Milton Thaiday
- Birth name: Milton Lameski Thaiday
- Date of birth: 15 February 1980 (age 45)
- Place of birth: Townsville, Queensland, Australia
- Height: 178 cm (5 ft 10 in)
- Weight: 78 kg (12 st 4 lb)
- Notable relative(s): Sam Thaiday (cousin)

Rugby union career
- Position(s): Fullback

Super Rugby
- Years: Team / Apps / (Points)
- 2002–04: NSW Waratahs / 13 / (20)
- Rugby league career

Playing information
- Position: Fullback
Club
| Years | Team | Pld | T | G | FG | P |
| 2005–07 | Newcastle Knights | 29 | 14 | 0 | 0 | 56 |

= Milton Thaiday =

Australian Rugby player (born 1980)

Milton Thaiday (born 15 February 1980) is an Australian former Torres Strait Islander rugby league player for the Newcastle Knights in the National Rugby League competition.

He is a cousin of Sam Thaiday of the Brisbane Broncos.

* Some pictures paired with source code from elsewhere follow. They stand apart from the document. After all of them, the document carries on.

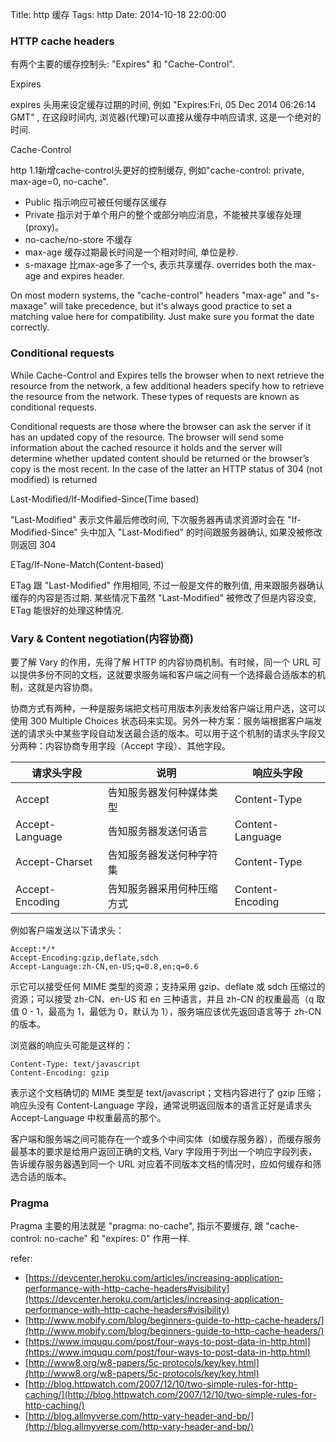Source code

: Title: http 缓存
Tags: http
Date: 2014-10-18 22:00:00

### HTTP cache headers

有两个主要的缓存控制头: "Expires" 和 "Cache-Control".

Expires

expires 头用来设定缓存过期的时间, 例如 "Expires:Fri, 05 Dec 2014 06:26:14 GMT" , 在这段时间内, 浏览器(代理)可以直接从缓存中响应请求, 这是一个绝对的时间.

Cache-Control

http 1.1新增cache-control头更好的控制缓存, 例如"cache-control: private, max-age=0, no-cache". 

- Public 指示响应可被任何缓存区缓存
- Private 指示对于单个用户的整个或部分响应消息，不能被共享缓存处理(proxy)。
- no-cache/no-store 不缓存
- max-age 缓存过期最长时间是一个相对时间,  单位是秒.
- s-maxage 比max-age多了一个s, 表示共享缓存. overrides both the max-age and expires header.

On most modern systems, the "cache-control" headers "max-age" and "s-maxage" will take precedence, but it's always good practice to set a matching value here for compatibility. Just make sure you format the date correctly.

### Conditional requests
While Cache-Control and Expires tells the browser when to next retrieve the resource from the network, a few additional headers specify how to retrieve the resource from the network. These types of requests are known as conditional requests.

Conditional requests are those where the browser can ask the server if it has an updated copy of the resource. The browser will send some information about the cached resource it holds and the server will determine whether updated content should be returned or the browser’s copy is the most recent. In the case of the latter an HTTP status of 304 (not modified) is returned

Last-Modified/If-Modified-Since(Time based)

"Last-Modified" 表示文件最后修改时间, 下次服务器再请求资源时会在 "If-Modified-Since" 头中加入 "Last-Modified" 的时间跟服务器确认, 如果没被修改则返回 304

ETag/If-None-Match(Content-based)

ETag 跟 "Last-Modified" 作用相同, 不过一般是文件的散列值, 用来跟服务器确认缓存的内容是否过期. 某些情况下虽然 "Last-Modified" 被修改了但是内容没变, ETag 能很好的处理这种情况.

### Vary & Content negotiation(内容协商)

要了解 Vary 的作用，先得了解 HTTP 的内容协商机制。有时候，同一个 URL 可以提供多份不同的文档，这就要求服务端和客户端之间有一个选择最合适版本的机制，这就是内容协商。

协商方式有两种，一种是服务端把文档可用版本列表发给客户端让用户选，这可以使用 300 Multiple Choices 状态码来实现。另外一种方案：服务端根据客户端发送的请求头中某些字段自动发送最合适的版本。可以用于这个机制的请求头字段又分两种：内容协商专用字段（Accept 字段）、其他字段。


请求头字段  | 说明 | 响应头字段
------------|------|-----------
Accept      | 告知服务器发何种媒体类型 | Content-Type
Accept-Language | 告知服务器发送何语言 | Content-Language
Accept-Charset | 告知服务器发送何种字符集 | Content-Type
Accept-Encoding | 告知服务器采用何种压缩方式 | Content-Encoding

例如客户端发送以下请求头：

    Accept:*/*
    Accept-Encoding:gzip,deflate,sdch
    Accept-Language:zh-CN,en-US;q=0.8,en;q=0.6

示它可以接受任何 MIME 类型的资源；支持采用 gzip、deflate 或 sdch 压缩过的资源；可以接受 zh-CN、en-US 和 en 三种语言，并且 zh-CN 的权重最高（q 取值 0 - 1，最高为 1，最低为 0，默认为 1），服务端应该优先返回语言等于 zh-CN 的版本。

浏览器的响应头可能是这样的：

    Content-Type: text/javascript
    Content-Encoding: gzip

表示这个文档确切的 MIME 类型是 text/javascript；文档内容进行了 gzip 压缩；响应头没有 Content-Language 字段，通常说明返回版本的语言正好是请求头 Accept-Language 中权重最高的那个。

客户端和服务端之间可能存在一个或多个中间实体（如缓存服务器），而缓存服务最基本的要求是给用户返回正确的文档, Vary 字段用于列出一个响应字段列表，告诉缓存服务器遇到同一个 URL 对应着不同版本文档的情况时，应如何缓存和筛选合适的版本。

### Pragma

Pragma 主要的用法就是 "pragma: no-cache", 指示不要缓存, 跟 "cache-control: no-cache" 和 "expires: 0" 作用一样.

refer:

- [https://devcenter.heroku.com/articles/increasing-application-performance-with-http-cache-headers#visibility](https://devcenter.heroku.com/articles/increasing-application-performance-with-http-cache-headers#visibility) 
- [http://www.mobify.com/blog/beginners-guide-to-http-cache-headers/](http://www.mobify.com/blog/beginners-guide-to-http-cache-headers/)
- [https://www.imququ.com/post/four-ways-to-post-data-in-http.html](https://www.imququ.com/post/four-ways-to-post-data-in-http.html)
- [http://www8.org/w8-papers/5c-protocols/key/key.html](http://www8.org/w8-papers/5c-protocols/key/key.html)
- [http://blog.httpwatch.com/2007/12/10/two-simple-rules-for-http-caching/](http://blog.httpwatch.com/2007/12/10/two-simple-rules-for-http-caching/)
- [http://blog.allmyverse.com/http-vary-header-and-bp/](http://blog.allmyverse.com/http-vary-header-and-bp/)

In the 2005 season he scored 7 tries in 14 appearances.

Milton suffered a season-ending shoulder injury in round 5 and retired at the end of the 2007 season.

==Rugby union career==
Thaiday played Super 14 Rugby for the New South Wales Waratahs, scoring a try when the Waratahs played the Pacific Islanders in June 2004.

== Career highlights ==
- Junior Club: Souths Townsville
- Career Stats: 2005–2007 Milton Thaiday played 29 games, scored 14 tries for a total of 56 points
He began his professional career in rugby union playing for the NSW Waratahs in Super 12 Rugby. He was discovered by rugby great Mark Ella while playing in a local competition at Lismore, northern NSW.